The enthronement of the 78th Bishop of Salisbury, The Right Reverend Nicholas Holtam, took place in Salisbury Cathedral on 15 October .
The 56 year old grew up in North London and was Vicar of St Martin-in-the-Fields for 16 years before taking up his new appointment.
His ordination and consecration ceremony took place on 22nd July at St Paul’s Cathedral in a service led by the Archbishop of Canterbury and assisted by the Bishop of London. Public ministry was permitted following a visit to Buckingham Palace to pay homage to Her Majesty The Queen on 11th October.
The enthronement was the final ceremony to instate the Bishop Nicholas in Salisbury Cathedral.
The ceremony started off by walking in procession to the city centre from Bishopdown, accompanied by school children and the Salvation Army Band. The route included a stop in The Old George Mall before moving on to the High Street.
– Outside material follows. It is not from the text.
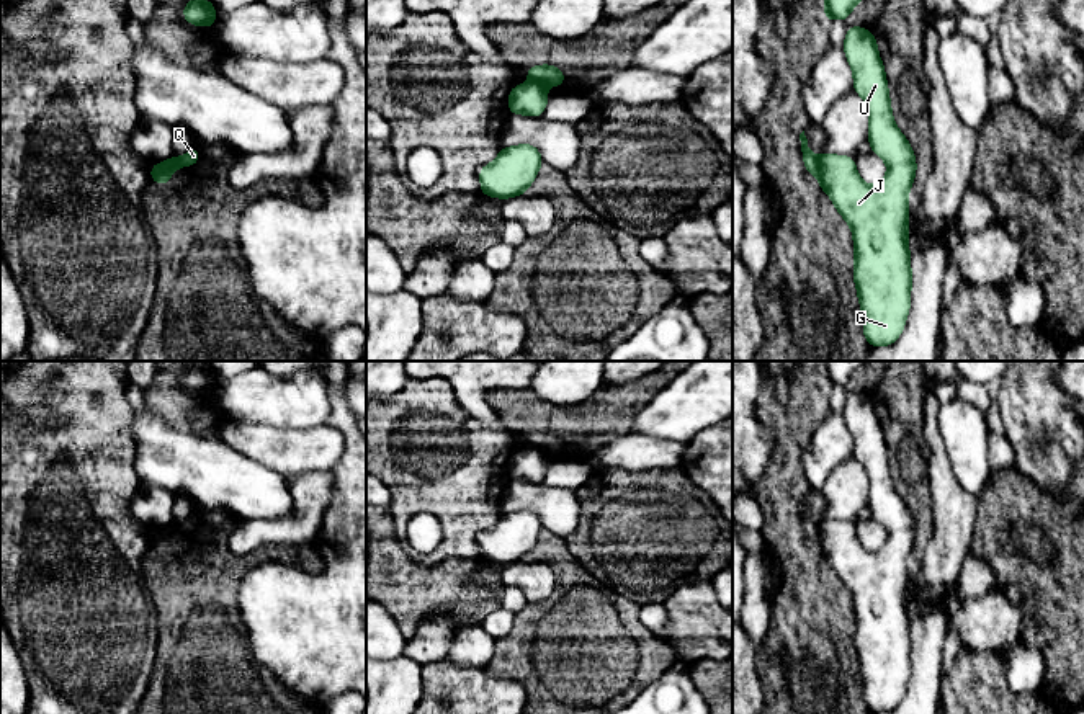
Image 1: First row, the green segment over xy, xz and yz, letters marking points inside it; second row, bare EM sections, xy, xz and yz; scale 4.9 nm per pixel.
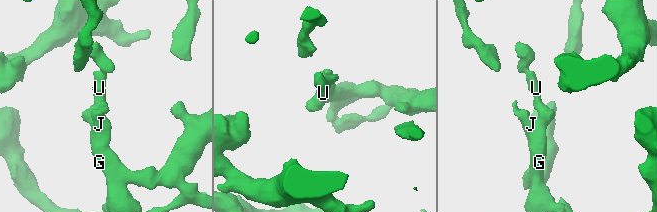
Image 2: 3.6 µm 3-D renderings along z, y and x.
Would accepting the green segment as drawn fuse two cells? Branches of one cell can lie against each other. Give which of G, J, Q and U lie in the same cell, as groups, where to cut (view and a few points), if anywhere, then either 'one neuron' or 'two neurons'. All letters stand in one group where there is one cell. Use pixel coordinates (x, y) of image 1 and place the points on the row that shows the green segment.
groups G J U / Q; cut yz (819, 159), (815, 172); two neurons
At Mitre House the Bishop made a change from the clothes of a Vicar to the ceremonial clothes of a Bishop. Fully robed, he then made his way to the upstairs window to look out over the singing cathedral choir.
The procession moved on to Chorister’s Green where he was met by the head boy and head girl choristers before the Bishop moved into the cathedral itself for the actual enthronement . The Archdeacon of Canterbury, as representative of the Archbishop, placed him in the Bishop’s throne.
The new Bishop said, “I look forward enormously … to becoming part of a great diocese with all the opportunities and challenges ahead, trying to draw people towards God and recognising Him at work in the lives of people in Wiltshire and Dorset.”
“In the last few weeks I have begun to get to know this huge diocese, with visits from Portland to Royal Wootton Bassett 100 miles apart. Our 576 Anglican places of worship each point to the presence of God in its local community. 87% of our cur church buildings are listed Grade I or II*, an important part of the country’s architectural and cultural heritage. They are cared for by voluntary effort, the state making a more modest contribution for their upkeep than in any other country in Western Europe. Churches are places of worship and service as well as worship. With our ecumenical partners, we are by far the largest and most significant organisation in the voluntary sector caring for all God’s people. Church members are a very large proportion of the area’s social capital and make vital contributions to projects from food banks that feed the poor and hungry to youth work. We have 41,000 young people in over 200 Church schools, each school serving their community.”
The Anglican Diocese of Salisbury is the seventh largest in area in the Church of England, extending over 2000 square miles, with a population of about 880,000. It includes 95% of Dorset, 75% of the unitary authority of Wiltshire, the unitary authority of Poole, 40% of the unitary authority of Bournemouth, a small part of west Hampshire and one parish in Devon.